_What this task involves_
For this exercise, return exactly the lines of the material below that begin at the one with "La estructura de" and stop after the one with "realizo los cambios".

═══ Data

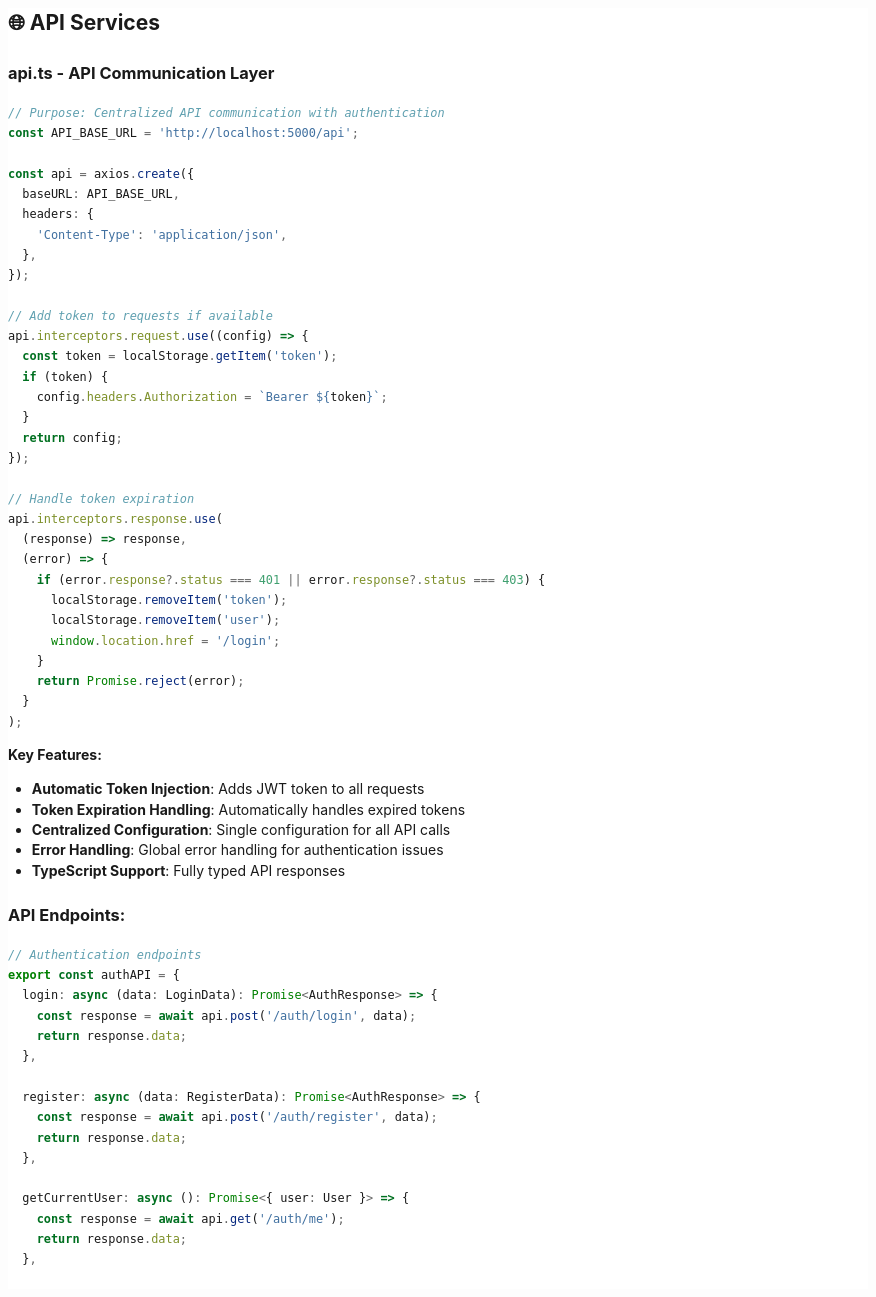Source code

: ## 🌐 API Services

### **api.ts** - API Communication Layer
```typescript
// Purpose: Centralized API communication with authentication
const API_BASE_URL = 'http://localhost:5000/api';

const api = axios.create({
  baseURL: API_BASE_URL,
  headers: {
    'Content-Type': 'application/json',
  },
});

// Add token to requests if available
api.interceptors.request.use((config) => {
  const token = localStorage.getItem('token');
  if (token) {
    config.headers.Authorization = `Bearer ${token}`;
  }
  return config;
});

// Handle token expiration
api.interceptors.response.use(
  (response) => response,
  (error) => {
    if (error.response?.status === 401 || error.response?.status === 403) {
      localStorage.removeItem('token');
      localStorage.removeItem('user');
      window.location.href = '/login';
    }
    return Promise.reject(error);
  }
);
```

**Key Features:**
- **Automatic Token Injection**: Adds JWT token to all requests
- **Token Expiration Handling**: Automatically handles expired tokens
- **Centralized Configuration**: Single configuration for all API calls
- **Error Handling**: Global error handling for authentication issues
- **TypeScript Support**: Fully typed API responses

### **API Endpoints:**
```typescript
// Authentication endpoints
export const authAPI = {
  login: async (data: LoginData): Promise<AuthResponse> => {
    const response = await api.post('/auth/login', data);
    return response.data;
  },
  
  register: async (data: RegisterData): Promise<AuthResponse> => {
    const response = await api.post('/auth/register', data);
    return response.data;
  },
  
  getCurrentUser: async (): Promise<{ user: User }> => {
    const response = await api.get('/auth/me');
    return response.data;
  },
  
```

══════
═══ Data

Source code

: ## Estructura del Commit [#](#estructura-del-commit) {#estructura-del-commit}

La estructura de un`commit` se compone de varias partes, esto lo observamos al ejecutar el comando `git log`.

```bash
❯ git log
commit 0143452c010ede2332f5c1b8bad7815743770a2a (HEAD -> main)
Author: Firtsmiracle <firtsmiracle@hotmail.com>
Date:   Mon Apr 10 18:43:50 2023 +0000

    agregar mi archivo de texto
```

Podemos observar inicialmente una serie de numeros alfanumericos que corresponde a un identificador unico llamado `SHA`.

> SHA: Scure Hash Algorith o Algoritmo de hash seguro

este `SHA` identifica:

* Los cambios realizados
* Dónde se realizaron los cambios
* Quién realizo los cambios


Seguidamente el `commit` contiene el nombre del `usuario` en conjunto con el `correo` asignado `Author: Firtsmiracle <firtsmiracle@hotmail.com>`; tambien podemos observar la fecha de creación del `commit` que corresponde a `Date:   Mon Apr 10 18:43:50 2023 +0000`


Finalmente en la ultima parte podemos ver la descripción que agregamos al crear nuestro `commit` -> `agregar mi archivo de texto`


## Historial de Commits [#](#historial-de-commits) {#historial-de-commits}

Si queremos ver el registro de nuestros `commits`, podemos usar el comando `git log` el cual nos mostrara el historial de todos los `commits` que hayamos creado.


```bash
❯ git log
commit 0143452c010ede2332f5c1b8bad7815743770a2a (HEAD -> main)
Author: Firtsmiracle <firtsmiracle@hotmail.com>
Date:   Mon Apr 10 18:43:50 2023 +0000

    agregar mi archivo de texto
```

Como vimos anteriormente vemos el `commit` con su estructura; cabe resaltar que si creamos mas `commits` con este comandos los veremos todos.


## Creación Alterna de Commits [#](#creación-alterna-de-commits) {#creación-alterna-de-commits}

══════
═══ Data

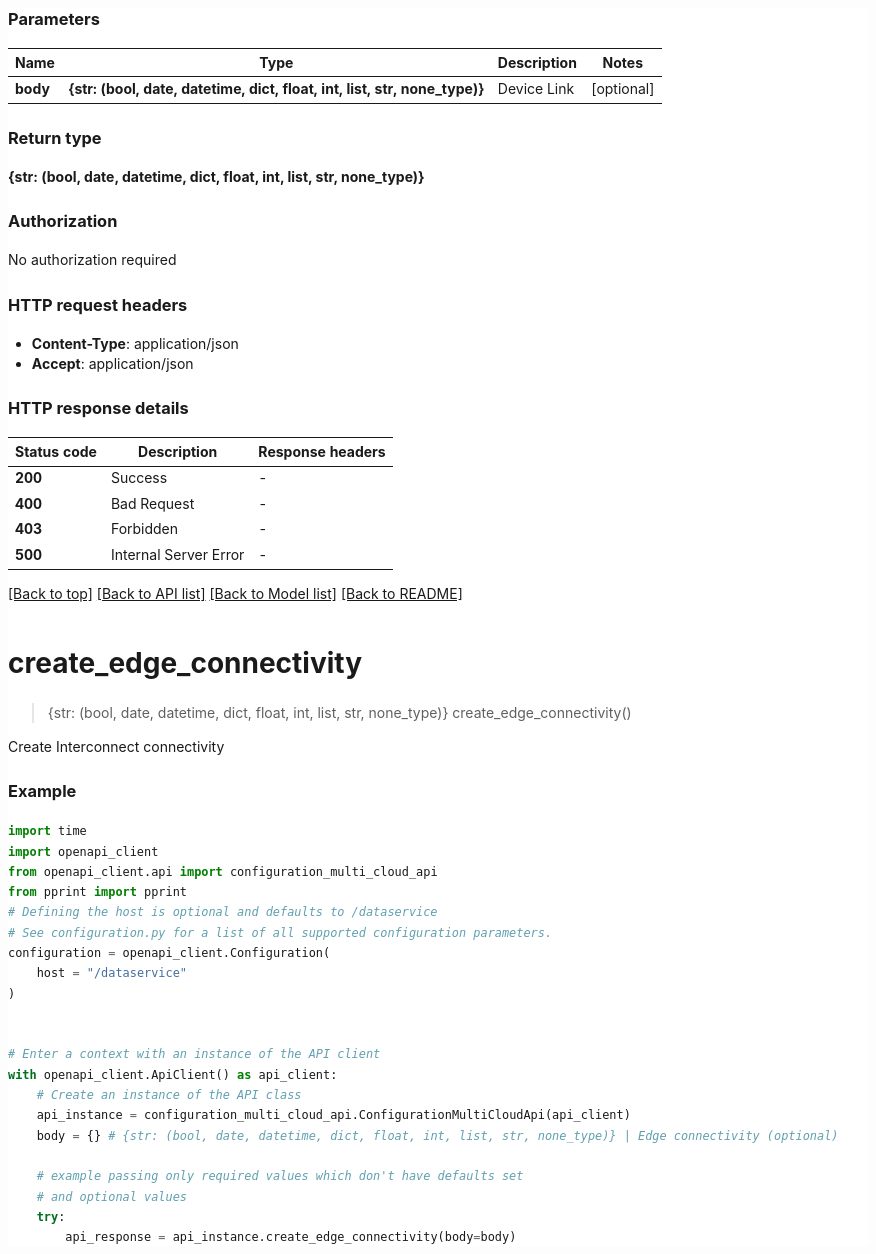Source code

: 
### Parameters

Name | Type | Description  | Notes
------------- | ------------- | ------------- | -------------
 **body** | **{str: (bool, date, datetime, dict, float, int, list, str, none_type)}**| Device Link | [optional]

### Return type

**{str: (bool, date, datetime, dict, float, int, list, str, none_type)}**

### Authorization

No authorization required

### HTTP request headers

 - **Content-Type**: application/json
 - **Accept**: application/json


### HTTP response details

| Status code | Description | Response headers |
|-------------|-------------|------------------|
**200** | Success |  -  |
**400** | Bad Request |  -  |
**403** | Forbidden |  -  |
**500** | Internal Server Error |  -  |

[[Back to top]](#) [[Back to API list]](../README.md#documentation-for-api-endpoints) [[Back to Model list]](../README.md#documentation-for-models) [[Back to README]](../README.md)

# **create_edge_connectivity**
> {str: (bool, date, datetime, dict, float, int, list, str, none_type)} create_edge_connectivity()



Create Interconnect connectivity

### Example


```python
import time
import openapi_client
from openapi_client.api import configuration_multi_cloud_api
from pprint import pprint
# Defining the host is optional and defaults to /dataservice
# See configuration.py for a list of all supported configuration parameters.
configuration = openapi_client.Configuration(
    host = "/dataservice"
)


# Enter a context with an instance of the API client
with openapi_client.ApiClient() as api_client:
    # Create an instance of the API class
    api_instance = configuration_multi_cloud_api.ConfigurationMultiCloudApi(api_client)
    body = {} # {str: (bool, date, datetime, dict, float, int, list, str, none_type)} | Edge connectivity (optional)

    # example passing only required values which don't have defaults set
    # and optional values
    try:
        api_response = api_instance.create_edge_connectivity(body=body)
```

══════

_Task answer_
La estructura de un`commit` se compone de varias partes, esto lo observamos al ejecutar el comando `git log`.

```bash
❯ git log
commit 0143452c010ede2332f5c1b8bad7815743770a2a (HEAD -> main)
Author: Firtsmiracle <firtsmiracle@hotmail.com>
Date:   Mon Apr 10 18:43:50 2023 +0000

    agregar mi archivo de texto
```

Podemos observar inicialmente una serie de numeros alfanumericos que corresponde a un identificador unico llamado `SHA`.

> SHA: Scure Hash Algorith o Algoritmo de hash seguro

este `SHA` identifica:

* Los cambios realizados
* Dónde se realizaron los cambios
* Quién realizo los cambios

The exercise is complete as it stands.